Multiplex assays were then compared on the basis of total assays where Typer 4 software made a genotype call and those where no calls were made. Assays were then divided into four categories based on the relative significance a genotype would be called (Fig. 2). These four categories described in the software manual are as follows.

  • Conservative The most conservative assay call which makes no error on the training and test data, but has the most uncalled genotypes.

  • Aggressive The most aggressive assay call which makes the most errors (still less than 1%), but makes the largest number of calls.

  • Moderate The moderate set is a compromise between the conservative and aggressive extremes.

  • Failed Where no call was made, and only UEP was observed.

Analysis of this data for individual genotyping calls reveals a similar trend for the high 30- and 29-plex reactions. The 26-plex performed the worst with the lowest percentage of conservative calls (48%) and the highest rate of failed calls (32.3%). The call quality in the low 13-plex reaction had 10% more calls in the moderate category but, returned the lowest rate of failed calls (13.7%). From this data, call quality does not show a plex level trend, and the penalty for using higher plex levels appears to be negligible. However, this may be attributed to sequence-specific effects of individual assays in each multiplex. Examination of UEP levels between the different multiplex reactions reveals no trend towards plex level (Fig. 3), indicating that the level of UEP of assays is specific to the sequence and concentration of assay primers.

Fig. 3
figure 3

Distribution of unextended primer at the four multiplex levels

Conclusions

The method described adapts a system designed for SNP and InDel assay in genome wide scans and customises it for a candidate gene approach.
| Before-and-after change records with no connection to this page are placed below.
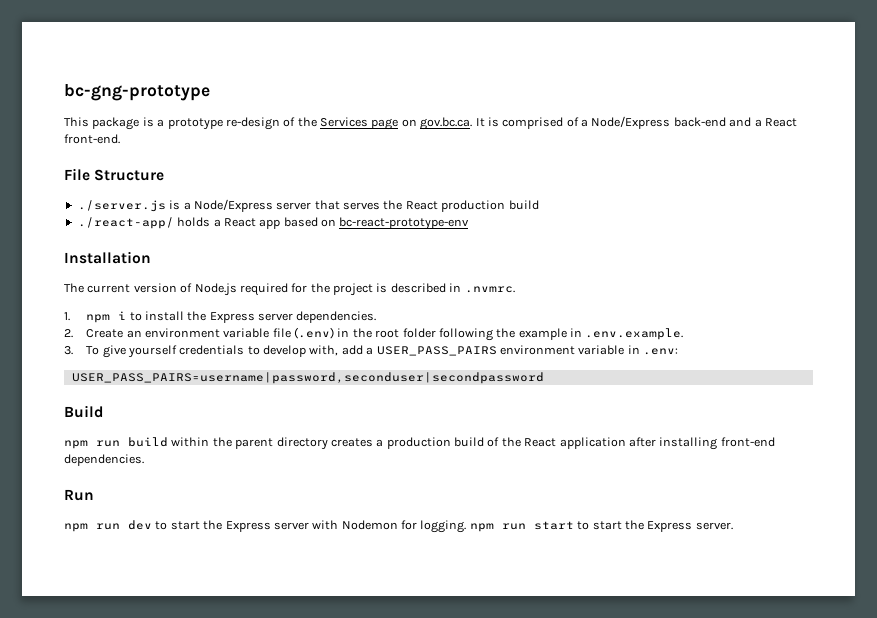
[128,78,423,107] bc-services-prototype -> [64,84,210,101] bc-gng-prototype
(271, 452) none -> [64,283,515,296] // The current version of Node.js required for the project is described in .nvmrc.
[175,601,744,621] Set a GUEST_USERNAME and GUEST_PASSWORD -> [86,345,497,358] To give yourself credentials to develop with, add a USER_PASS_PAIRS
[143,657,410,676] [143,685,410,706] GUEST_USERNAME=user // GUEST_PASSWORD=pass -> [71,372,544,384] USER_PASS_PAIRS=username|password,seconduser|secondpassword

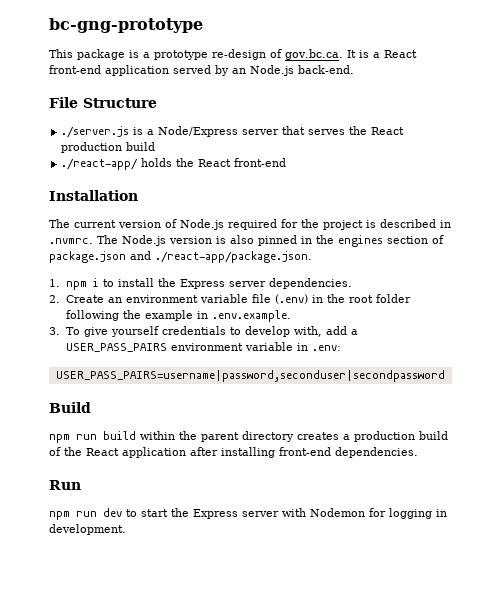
[297,116,797,130] [64,134,120,144] the Services page on gov.bc.ca. It is comprised of a Node/Express back-end and a React front-end. -> [285,49,417,60] [49,65,354,76] gov.bc.ca. It is a React front-end application served by an Node.js back-end.
[213,217,470,230] a React app based on bc-react-prototype-env -> [176,158,287,167] the React front-end
(515, 289) none -> [97,235,444,247] [49,251,312,263] The Node.js version is also pinned in the engines section of package.json and ./react-app/package.json.
[420,520,733,533] logging. npm run start to start the Express server. -> [389,508,447,519] [49,524,126,535] logging in development.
This method has particular relevance to organisms with high sequence diversity. Sequences with a high SNP and InDel density were effectively genotyped by multiplexing long amplicons in the capture PCR. This provided a template for all SNP and InDel assays in four candidate genes. Because fewer amplicons were used, there was less opportunity for false priming. The difference in amplicon length allowed the multiplex to be separated by agarose by gel electrophoresis for troubleshooting, not possible with the standard approach. Because the amplicon number was reduced by 96%, and the number of multiplex reactions was reduced by 75%, far less time was spent designing and optimizing multiple multiplex PCRs. With the number of capture primers reduced by 94%, there were significant savings in primer syntheses. Capture PCRs were performed at a larger volume introducing a greater level of robustness for each reaction and reduced the overall quantity of genomic DNA template required. Long amplicons were expected to be more difficult to amplify in multiplex at equi-molar concentrations. BSA, DNA, polymerase and primer concentrations were optimized in order to normalize the equi-molar amplicons concentrations. A large range of amplicons concentrations was still observed in the optimised capture PCR. However, with 91% of assay primers extending and 84.3% of useful assays the method was robust enough to compensate for this variation. Increasing the amplicon length up to 12 kb might be possible. This would allow larger candidate genes to be studied.